Brief =
From the U.S. Energy call transcript below, copy word for word the passage starting at "[Operator Instructions] Our" and ending at "for you though.".

Quoted passage =
Thanks Bryon. In closing I would like to point out that 2011 was a successful year for U.S. Energy in terms of advancing our strategic, our strategy and achieving meaningful growth in the energy [ph] sector. We realized significant revenue from stabilized production in the Bakken and we grew our reserves significantly by adding proven undeveloped [indiscernible] locations in our reserve [indiscernible] . We had outlying acreage in the Williston Basin at reasonable cost, at the same time we monetized acreage in the basin in order to maintain our strong balance sheet as well as demonstrate value to our shareholders. We also expanded our initiative again to the oil window of the Eagle Ford play with Crimson, which could have significant development potential if our initial 3 well testing program performs as we anticipated. As demonstrated in our recent sales we will continue to prudently manage our balance sheet to maintain our flexibility in acquiring additional assets and to drive growth for our shareholders. 2012 promises to be another great year for the company. We appreciate your support through 2011 and look forward to reporting results as they are achieved throughout the balance of the year. That concludes our prepared remarks for today. Operator, would you begin the Q&A session now please?
[Operator Instructions] Our first question comes from the line of Noel Parks from Ladenburg Thalmann.
Just a couple of things. Sorry if I missed it. Did you talk about what the dry hole cost was for that Oakville well?
We did not. Which well was it?
I think it was in the neighborhood of $300,000 to $400,000 Noel. I can check that for you though.
Okay, so not a particularly large number.

Available data =
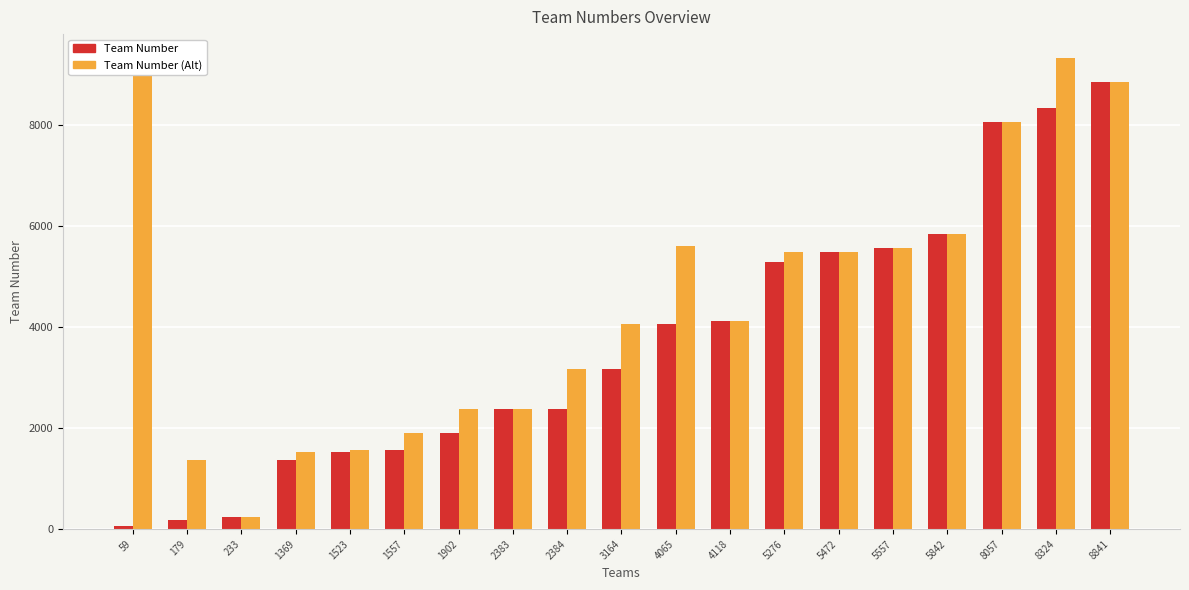

What is the sum of the Team Number (Alt) values at 3164 and 5472?

9537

Your response =
[Operator Instructions] Our first question comes from the line of Noel Parks from Ladenburg Thalmann.
Just a couple of things. Sorry if I missed it. Did you talk about what the dry hole cost was for that Oakville well?
We did not. Which well was it?
I think it was in the neighborhood of $300,000 to $400,000 Noel. I can check that for you though.